さらに昔は、現在のような形の井戸だけではなく、川などの水汲み場のことも井戸と呼んでいました。川の水汲み場も井戸と呼ばれていたことに違和感を感じられるかもしれませんが、「水が留まっている場所」ととらえるのであれば、あながち間違った表現ではないのではないでしょうか。

ほかの国での井戸の呼び方と意味

日本以外の国では、井戸はなんと呼ばれているのでしょうか?

英語では井戸=well

井戸は英語では「well」といいます。
wellには、英語の動詞として「湧き出る」「噴き出す」という意味があり、さらに「良い」という意味もあります。

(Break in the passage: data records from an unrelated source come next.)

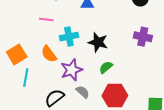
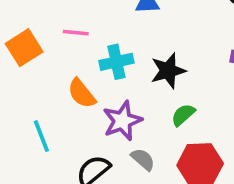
black star: (98, 42) -> (168, 71), turned -30
orange square: (17, 54) -> (24, 48), moved
cyan line: (26, 77) -> (41, 136), turned -30

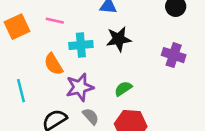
black star: (168, 71) -> (119, 39), moved

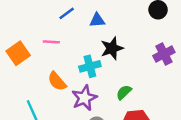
cyan cross: (81, 45) -> (90, 66), moved
purple cross: (174, 55) -> (164, 54), turned -35

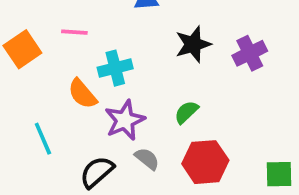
black star: (112, 48) -> (193, 44), moved
cyan cross: (90, 66) -> (115, 68), moved

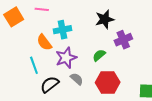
purple cross: (250, 53) -> (123, 40), moved
cyan line: (43, 139) -> (34, 65), moved

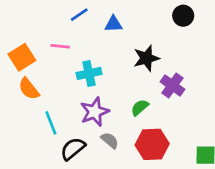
purple cross: (123, 40) -> (172, 85), turned -30
orange semicircle: (44, 42) -> (29, 89), moved

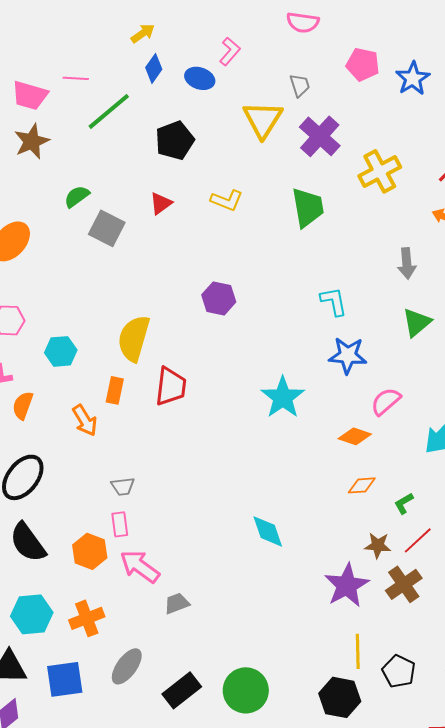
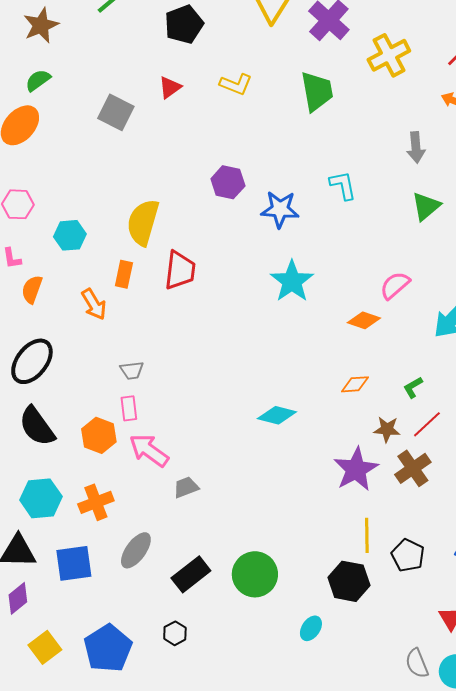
green semicircle: (77, 196) -> (38, 80), moved
blue star: (348, 355) -> (280, 209), moved
orange diamond: (362, 485) -> (355, 384), moved
cyan diamond: (268, 531) -> (277, 415), turned -57

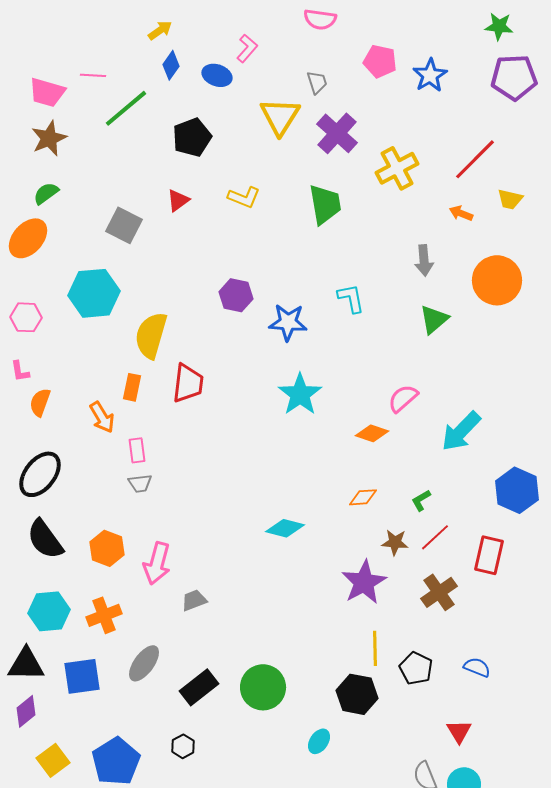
cyan hexagon: (70, 235) -> (94, 293), moved, size x1.6
pink rectangle: (129, 408) -> (137, 450), moved
pink arrow: (149, 450) -> (157, 563), turned -111
brown cross: (413, 468) -> (439, 592), moved

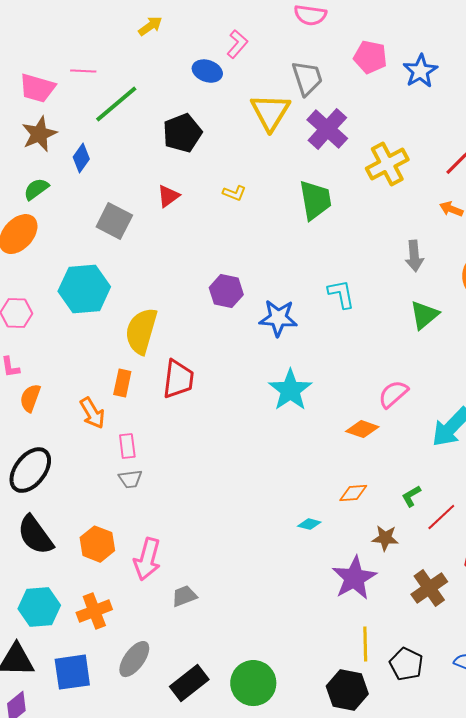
blue diamond: (171, 65) -> (81, 158), moved
gray trapezoid: (317, 82) -> (307, 78), size x1.5
yellow L-shape: (244, 197) -> (234, 193), size x0.7
cyan diamond: (285, 528) -> (309, 524), moved, size x0.6
red line: (435, 537) -> (441, 517), moved

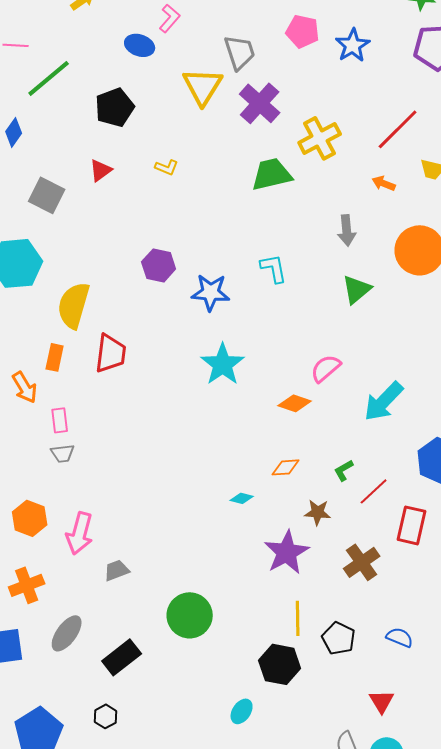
green trapezoid: (315, 200) -> (272, 174), moved, turned -93
green circle: (253, 683) -> (190, 615), moved

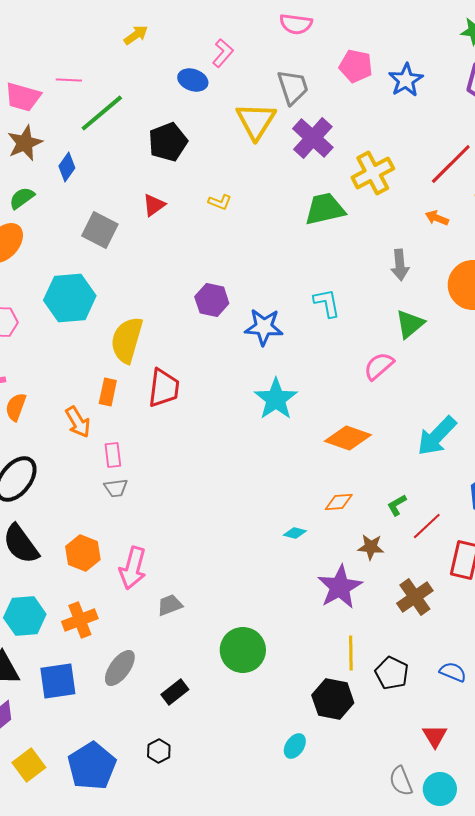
pink semicircle: (326, 368) -> (379, 366), moved
orange diamond: (295, 403) -> (348, 438), size x1.4
black rectangle: (122, 657) -> (175, 692), size x0.7

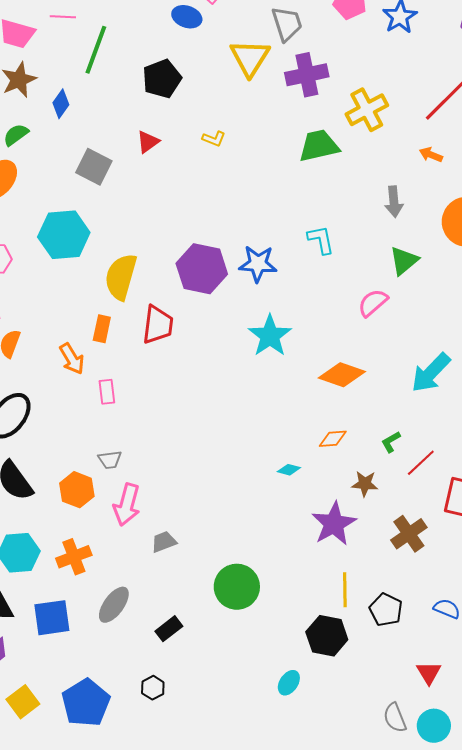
green line: (102, 113) -> (96, 50), turned -30
purple cross: (313, 138) -> (307, 75), turned 36
purple hexagon: (212, 300) -> (202, 269), moved, size x1.5
gray trapezoid: (116, 488) -> (110, 460), moved

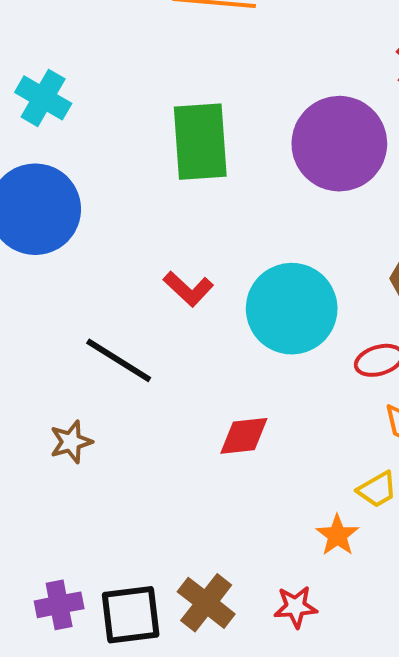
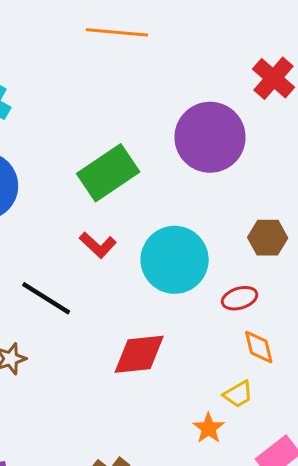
green rectangle: (200, 142) -> (108, 173), moved, turned 60
red diamond: (244, 436) -> (139, 354), size x1.4

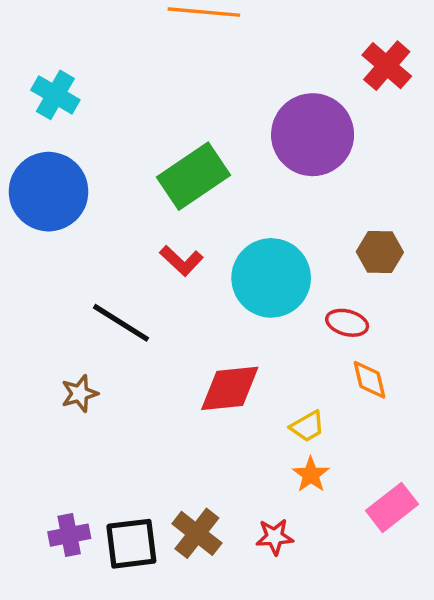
red ellipse: (240, 298) -> (347, 323), turned 32
yellow trapezoid: (238, 394) -> (307, 426), moved

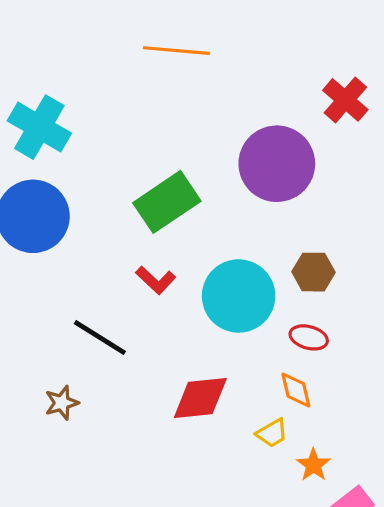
cyan cross: (55, 95) -> (39, 127), size x1.4
brown hexagon: (380, 252) -> (313, 272), moved
orange diamond: (370, 380) -> (296, 390), moved
orange star: (311, 475) -> (313, 465), moved

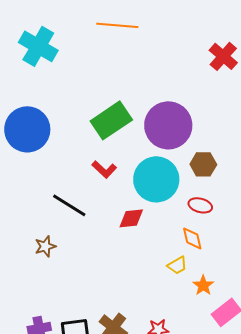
cyan cross: (39, 127) -> (38, 46), moved
purple circle: (277, 164) -> (168, 125), moved
red diamond: (200, 398) -> (131, 218), moved, size x0.7

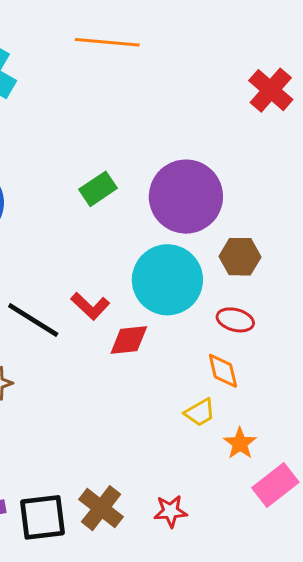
green rectangle: (111, 120) -> (98, 189), size x0.6
red L-shape: (104, 169) -> (90, 306), moved

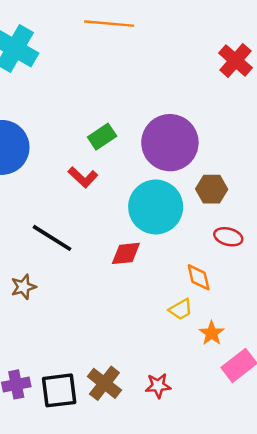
red L-shape: (90, 306) -> (83, 177), moved
red ellipse: (235, 320) -> (228, 237), moved

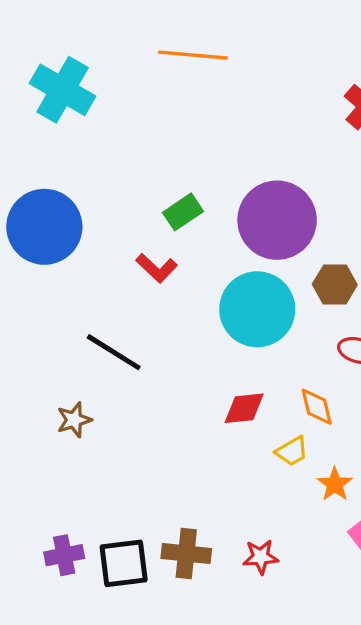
red diamond: (126, 253) -> (244, 408), moved
brown cross: (104, 383) -> (186, 554), turned -32

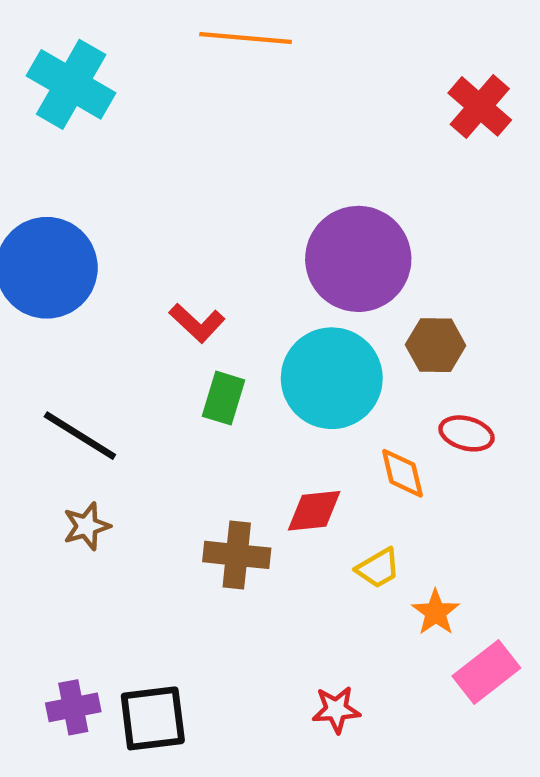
green rectangle: (183, 212) -> (223, 398), moved, turned -39
black line: (114, 352) -> (80, 436), moved
orange diamond: (317, 407) -> (402, 473), moved
brown cross: (186, 554) -> (237, 555), moved

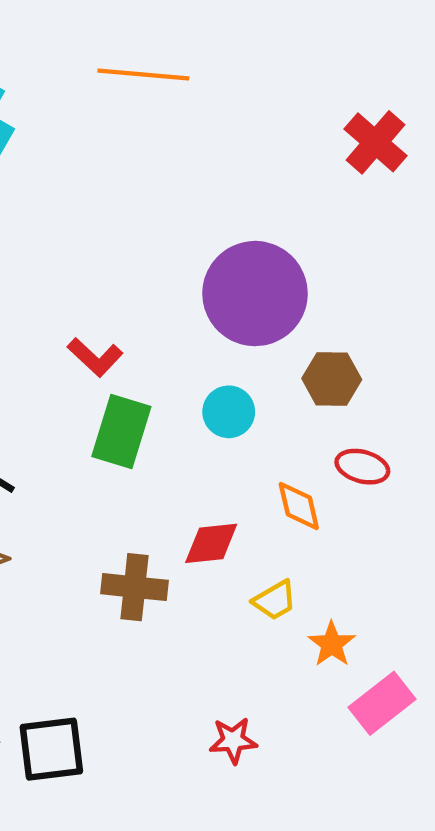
cyan circle: (332, 378) -> (229, 412), size x0.5
green rectangle: (223, 398) -> (121, 432), size x1.4

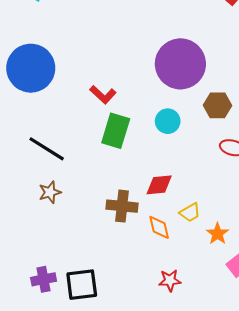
orange diamond: (299, 506) -> (159, 227), moved

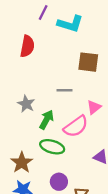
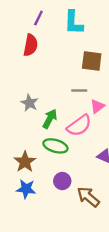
purple line: (43, 12) -> (38, 18), moved
cyan L-shape: (70, 24) -> (74, 23), turned 75
gray line: (65, 90) -> (79, 90), moved

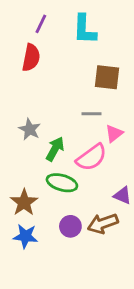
brown arrow: (88, 197) -> (103, 224), moved, turned -60

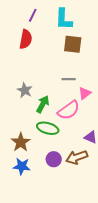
brown square: (107, 77) -> (73, 44), moved

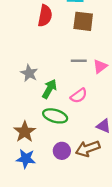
red semicircle: (26, 39) -> (45, 16), moved
pink triangle: (85, 93) -> (100, 66), moved
pink semicircle: (69, 110) -> (79, 96), size x0.7

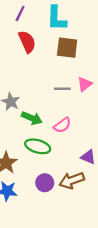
red semicircle: (45, 16) -> (27, 42), turned -35
pink triangle: (100, 66) -> (85, 84), moved
green arrow: (49, 89) -> (32, 118), turned 84

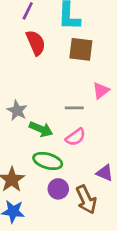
gray line: (62, 89) -> (74, 108), moved
brown arrow: (72, 180) -> (86, 200), turned -95
purple circle: (45, 183) -> (58, 189), moved

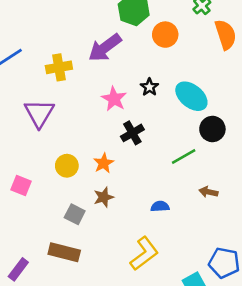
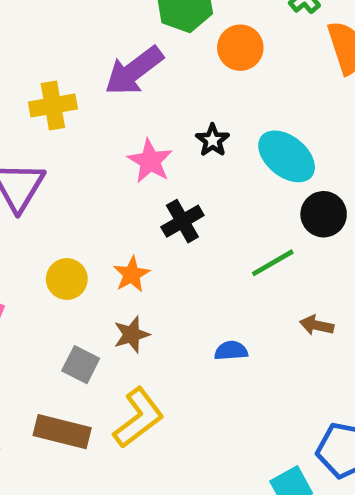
yellow L-shape: (144, 254) -> (139, 418), moved

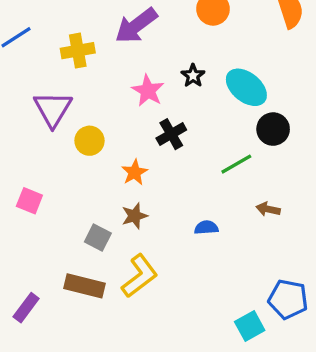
yellow circle: (67, 279) -> (89, 141), moved

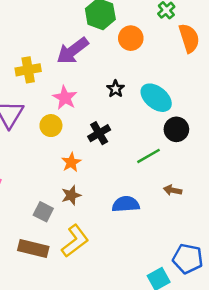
pink star: (148, 91) -> (65, 98), moved
yellow circle: (89, 141) -> (51, 126), moved
blue semicircle: (206, 228) -> (126, 204), size x1.5

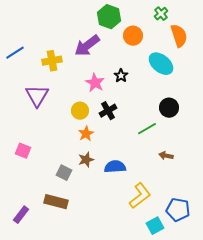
pink star: (65, 98) -> (95, 83), moved
cyan ellipse: (156, 98) -> (161, 64), moved
yellow circle: (51, 126) -> (80, 111), moved
blue semicircle: (126, 204) -> (115, 167), moved
yellow L-shape: (75, 241) -> (140, 196), moved

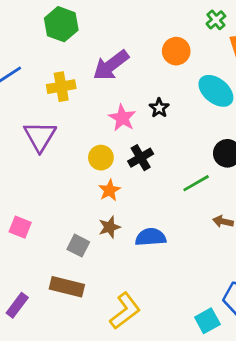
green hexagon: (109, 17) -> (61, 24), moved
pink square: (23, 151) -> (20, 227), moved
yellow L-shape: (140, 196) -> (125, 311), moved

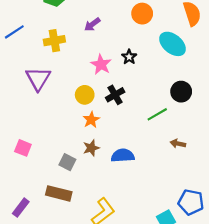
purple arrow: (111, 65) -> (92, 24), size x0.6

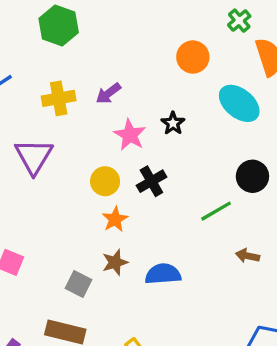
purple arrow: (92, 24) -> (108, 93), moved

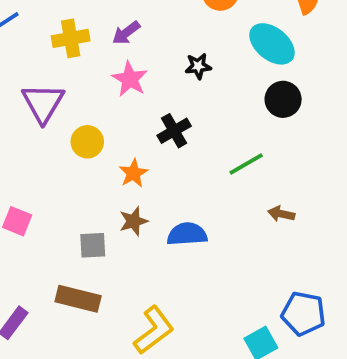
black star: (173, 123) -> (198, 66), turned 30
pink star: (130, 135) -> (130, 79), moved
black circle: (252, 176) -> (283, 99), moved
yellow circle: (105, 181) -> (87, 142), moved
gray square: (79, 284) -> (93, 245), turned -30

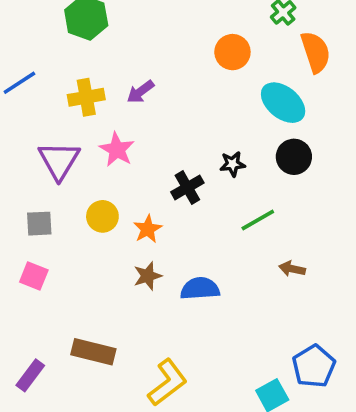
black star: (198, 66) -> (232, 164), moved
pink star: (130, 79) -> (117, 150), moved
yellow circle: (87, 142) -> (102, 216), moved
gray square: (93, 245) -> (39, 224), moved
blue pentagon: (303, 314) -> (314, 366), turned 30

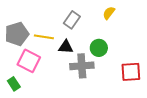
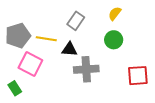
green circle: (99, 48) -> (114, 40), moved

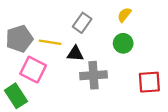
green rectangle: (15, 88) -> (16, 96), size x1.5

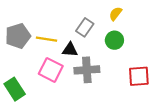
gray rectangle: (82, 23) -> (85, 27), moved
pink square: (33, 70) -> (51, 70), moved

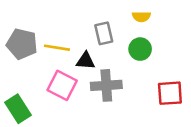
yellow semicircle: (116, 14) -> (141, 17), turned -128
gray rectangle: (85, 27) -> (104, 33), turned -48
gray pentagon: (18, 36) -> (22, 44), turned 30

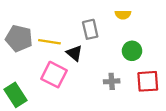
green circle: (140, 49) -> (132, 51), moved
black triangle: (86, 61) -> (74, 53), turned 36
gray cross: (106, 85) -> (112, 81), moved, size x0.6

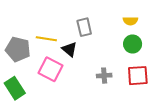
yellow semicircle: (123, 15) -> (130, 21), moved
gray pentagon: (19, 38) -> (18, 49), moved
green circle: (132, 51) -> (133, 44), moved

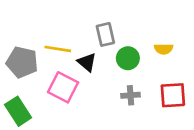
yellow semicircle: (130, 21) -> (164, 49), moved
green circle: (133, 44) -> (128, 58), moved

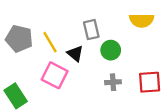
yellow line: (58, 49) -> (50, 42), turned 50
yellow semicircle: (164, 49) -> (142, 20), moved, size x1.5
gray pentagon: (22, 62) -> (19, 39), moved

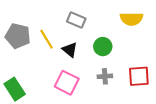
gray rectangle: (91, 30) -> (76, 20), moved, turned -54
pink square: (55, 75) -> (67, 83), moved

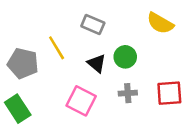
yellow semicircle: (131, 19) -> (160, 23), turned 30
gray pentagon: (18, 36) -> (23, 63), moved
black triangle: (70, 50) -> (97, 63), moved

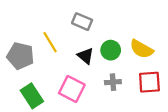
yellow semicircle: (160, 23) -> (141, 49), moved
green rectangle: (18, 109) -> (32, 96), moved

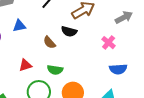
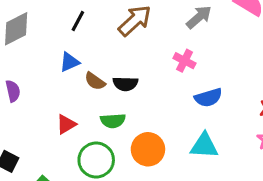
blue triangle: (19, 26) -> (69, 62), moved
black semicircle: (69, 31) -> (125, 84), moved

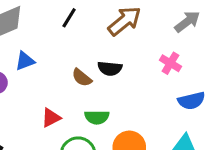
blue triangle: (69, 62) -> (25, 61), moved
black semicircle: (125, 84) -> (110, 68), moved

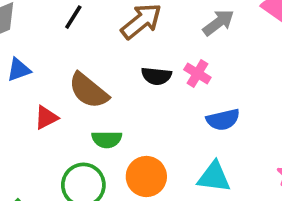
black semicircle: (110, 68) -> (156, 76), moved
brown semicircle: (82, 78) -> (88, 91), size x1.6
red triangle: (51, 118) -> (46, 118), moved

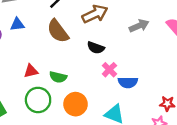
pink cross: (197, 74) -> (109, 70), moved
brown semicircle: (88, 91) -> (58, 31), moved
red triangle: (46, 118) -> (31, 71), moved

wellは古英語の「wel」が語源になっており、「wel」には「to wish(願う)」という意味があります。

もしかしたら大切な水が湧き出る場所で幸せに暮らしていきたいという「願い」が込められていたのかもしれませんね。

スペイン語では「pozo」

スペイン語の場合、井戸に当たる言葉は「pozo」になります。

スペイン語の「pozo」は、井戸だけでなく「深み」「窪み」「淵」などさまざまなものを示します。そして、その中には「掘削する」という意味もあります。

先ほどご紹介した、英語の「well」には「湧き出る」という自然現象的な意味があるのに対して、スペイン語の「pozo」には「掘削する」という人工的な意味があるのが対照的で面白いですね。

中国語では「井」

中国で井戸は「井」と呼ばれています。

中国語の「井」には、井戸の意味以外に「人が集まっている地域や村」という意味もあります。

また日本でも、井戸の事を井と言い換えることは珍しくありません。
日本語は中国語から多大な影響を受けていると言われていますが、その影響が井戸という漢字からも感じられます。

このように井戸の呼び方や込められた意味は国によって異なりますが、井戸は昔から人々にとって大切な水の源であり、井戸や川沿いなどの水が留まっている場所を中心に人が集まり文明が発展してきた歴史は、各国共通であると言えるのではないでしょうか。

まとめ


各国の言語での井戸の語源や呼び方をご紹介いたしました。

井戸の語源や意味をほかの言語でも知ることで、それぞれの国の井戸に対する考え方や、人々の水に対する願いが垣間見られたのではないでしょうか。昔から井戸は人と共に存在していたのは、どこの国でも同じだったのでしょうね。

なお、ご紹介した言葉の語源は諸説あり、それらを調べてみていただくのも面白いかもしれません。
使うための「井戸」ではなく、言葉としての「井戸」と親しくなってみるのも悪くないかもしれませんよ。